2. Calls `run_Egreedy.prepare_dataset` (lines 91–118) which uses `MovieLensData` to load and encode features.
3. Builds the LinUCB user model through `run_Egreedy.setup_user_model`, which constructs `EnsembleModel` → `UserModel_Pairwise_Variance` (source: `src/core/userModel/user_model_ensemble.py`, `src/core/userModel/user_model_pairwise_variance.py`).
4. Kicks off training and evaluation; online metrics are computed in `src/core/evaluation/evaluator_static.py` (see `test_static_model_in_RL_env`).

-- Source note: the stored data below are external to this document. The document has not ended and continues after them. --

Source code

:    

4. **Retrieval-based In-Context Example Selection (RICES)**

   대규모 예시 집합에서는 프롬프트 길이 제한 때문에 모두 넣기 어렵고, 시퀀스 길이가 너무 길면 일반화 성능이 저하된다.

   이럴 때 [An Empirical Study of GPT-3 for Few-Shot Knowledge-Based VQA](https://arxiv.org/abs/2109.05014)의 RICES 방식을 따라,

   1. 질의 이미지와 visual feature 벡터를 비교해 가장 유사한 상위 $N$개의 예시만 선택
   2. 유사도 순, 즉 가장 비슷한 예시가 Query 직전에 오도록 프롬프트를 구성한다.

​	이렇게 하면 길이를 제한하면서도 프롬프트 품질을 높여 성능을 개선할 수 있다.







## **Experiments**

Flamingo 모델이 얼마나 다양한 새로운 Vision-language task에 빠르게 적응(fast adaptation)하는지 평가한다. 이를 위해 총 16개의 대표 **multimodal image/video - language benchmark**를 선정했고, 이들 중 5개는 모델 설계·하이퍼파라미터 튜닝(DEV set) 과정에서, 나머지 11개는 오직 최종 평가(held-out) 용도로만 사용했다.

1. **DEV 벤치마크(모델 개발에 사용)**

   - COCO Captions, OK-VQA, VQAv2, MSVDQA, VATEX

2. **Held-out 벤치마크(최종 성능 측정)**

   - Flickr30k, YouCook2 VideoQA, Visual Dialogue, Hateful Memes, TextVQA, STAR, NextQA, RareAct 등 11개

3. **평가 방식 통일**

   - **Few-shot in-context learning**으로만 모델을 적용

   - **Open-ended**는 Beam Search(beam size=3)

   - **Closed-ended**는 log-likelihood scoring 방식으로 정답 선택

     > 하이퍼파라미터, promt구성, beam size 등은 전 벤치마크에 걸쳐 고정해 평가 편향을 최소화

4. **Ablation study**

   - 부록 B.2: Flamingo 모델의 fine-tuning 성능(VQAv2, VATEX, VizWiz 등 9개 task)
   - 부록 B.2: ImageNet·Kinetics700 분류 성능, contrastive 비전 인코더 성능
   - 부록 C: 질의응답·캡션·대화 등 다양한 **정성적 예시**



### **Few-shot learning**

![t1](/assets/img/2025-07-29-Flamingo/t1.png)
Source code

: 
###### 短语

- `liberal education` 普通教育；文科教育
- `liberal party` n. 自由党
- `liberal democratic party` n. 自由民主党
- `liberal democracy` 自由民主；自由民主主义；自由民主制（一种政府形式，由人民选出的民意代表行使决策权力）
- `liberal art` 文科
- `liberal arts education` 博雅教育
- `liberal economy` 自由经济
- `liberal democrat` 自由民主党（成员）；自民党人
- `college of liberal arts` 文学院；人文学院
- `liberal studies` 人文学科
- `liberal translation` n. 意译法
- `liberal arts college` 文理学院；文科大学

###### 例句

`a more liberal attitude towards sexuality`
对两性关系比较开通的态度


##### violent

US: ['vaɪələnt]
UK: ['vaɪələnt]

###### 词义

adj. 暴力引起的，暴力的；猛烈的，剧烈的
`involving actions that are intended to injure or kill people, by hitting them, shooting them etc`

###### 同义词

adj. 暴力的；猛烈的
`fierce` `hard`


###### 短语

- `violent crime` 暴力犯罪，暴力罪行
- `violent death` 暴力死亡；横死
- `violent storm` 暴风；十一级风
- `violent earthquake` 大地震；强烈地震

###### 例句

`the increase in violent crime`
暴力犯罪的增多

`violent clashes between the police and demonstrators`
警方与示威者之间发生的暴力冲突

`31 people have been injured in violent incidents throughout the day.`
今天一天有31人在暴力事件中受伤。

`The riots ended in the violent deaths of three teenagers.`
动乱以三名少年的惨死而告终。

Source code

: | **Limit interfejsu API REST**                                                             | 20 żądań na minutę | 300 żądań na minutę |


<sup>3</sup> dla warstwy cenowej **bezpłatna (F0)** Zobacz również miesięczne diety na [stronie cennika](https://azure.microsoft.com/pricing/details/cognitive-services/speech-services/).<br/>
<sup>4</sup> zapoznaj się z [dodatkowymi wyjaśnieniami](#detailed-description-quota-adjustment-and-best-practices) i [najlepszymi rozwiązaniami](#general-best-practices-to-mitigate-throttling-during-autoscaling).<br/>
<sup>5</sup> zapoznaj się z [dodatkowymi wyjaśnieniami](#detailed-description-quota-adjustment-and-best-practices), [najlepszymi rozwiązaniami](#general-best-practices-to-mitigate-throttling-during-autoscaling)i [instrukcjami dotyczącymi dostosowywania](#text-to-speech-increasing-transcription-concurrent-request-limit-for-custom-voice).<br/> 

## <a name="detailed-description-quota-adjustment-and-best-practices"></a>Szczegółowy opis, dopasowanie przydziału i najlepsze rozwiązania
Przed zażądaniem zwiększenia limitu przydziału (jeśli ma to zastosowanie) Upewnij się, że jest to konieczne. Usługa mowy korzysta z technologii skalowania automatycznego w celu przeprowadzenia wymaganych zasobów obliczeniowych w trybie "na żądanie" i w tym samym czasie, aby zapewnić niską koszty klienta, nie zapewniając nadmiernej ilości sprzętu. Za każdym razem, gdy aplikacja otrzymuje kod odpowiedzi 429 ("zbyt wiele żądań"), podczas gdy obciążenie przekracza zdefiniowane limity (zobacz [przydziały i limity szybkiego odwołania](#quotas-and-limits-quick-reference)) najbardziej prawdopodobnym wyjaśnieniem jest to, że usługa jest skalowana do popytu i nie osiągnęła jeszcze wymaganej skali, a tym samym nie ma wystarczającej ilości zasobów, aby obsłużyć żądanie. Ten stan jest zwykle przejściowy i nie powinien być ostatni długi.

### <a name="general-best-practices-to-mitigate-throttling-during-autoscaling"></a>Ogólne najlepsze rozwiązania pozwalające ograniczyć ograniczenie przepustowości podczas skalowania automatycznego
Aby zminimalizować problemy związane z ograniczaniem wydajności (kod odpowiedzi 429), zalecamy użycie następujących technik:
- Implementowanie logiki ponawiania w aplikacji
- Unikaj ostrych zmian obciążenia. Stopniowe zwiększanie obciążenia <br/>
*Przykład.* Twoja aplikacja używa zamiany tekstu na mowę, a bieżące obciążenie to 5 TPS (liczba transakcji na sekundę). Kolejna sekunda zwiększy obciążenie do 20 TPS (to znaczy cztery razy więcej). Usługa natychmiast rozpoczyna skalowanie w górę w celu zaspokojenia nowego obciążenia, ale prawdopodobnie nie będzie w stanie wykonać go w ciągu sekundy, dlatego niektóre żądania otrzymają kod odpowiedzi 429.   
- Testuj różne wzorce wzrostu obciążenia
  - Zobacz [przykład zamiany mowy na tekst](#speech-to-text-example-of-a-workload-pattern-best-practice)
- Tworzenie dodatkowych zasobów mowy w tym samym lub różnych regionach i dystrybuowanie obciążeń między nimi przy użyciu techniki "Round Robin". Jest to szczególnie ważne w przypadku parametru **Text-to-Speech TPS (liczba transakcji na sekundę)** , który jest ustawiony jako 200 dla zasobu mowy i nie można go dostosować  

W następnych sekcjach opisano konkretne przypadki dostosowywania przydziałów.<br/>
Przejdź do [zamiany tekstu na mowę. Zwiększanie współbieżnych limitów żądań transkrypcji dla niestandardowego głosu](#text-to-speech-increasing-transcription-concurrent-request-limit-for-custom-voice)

These references are handy if you want to dive into the exact loss, state tracker, or evaluator logic.

## Step 4 – Next steps
- Adjust the alpha grid or pass `--extra-args --epoch 5` to train longer.
- Use the saved logs (`saved_models/MovieLensEnv-v0/LinUCB/logs/[message]_*`) for deeper analysis.
- Swap in other environments by changing `--env` inside the sweep script.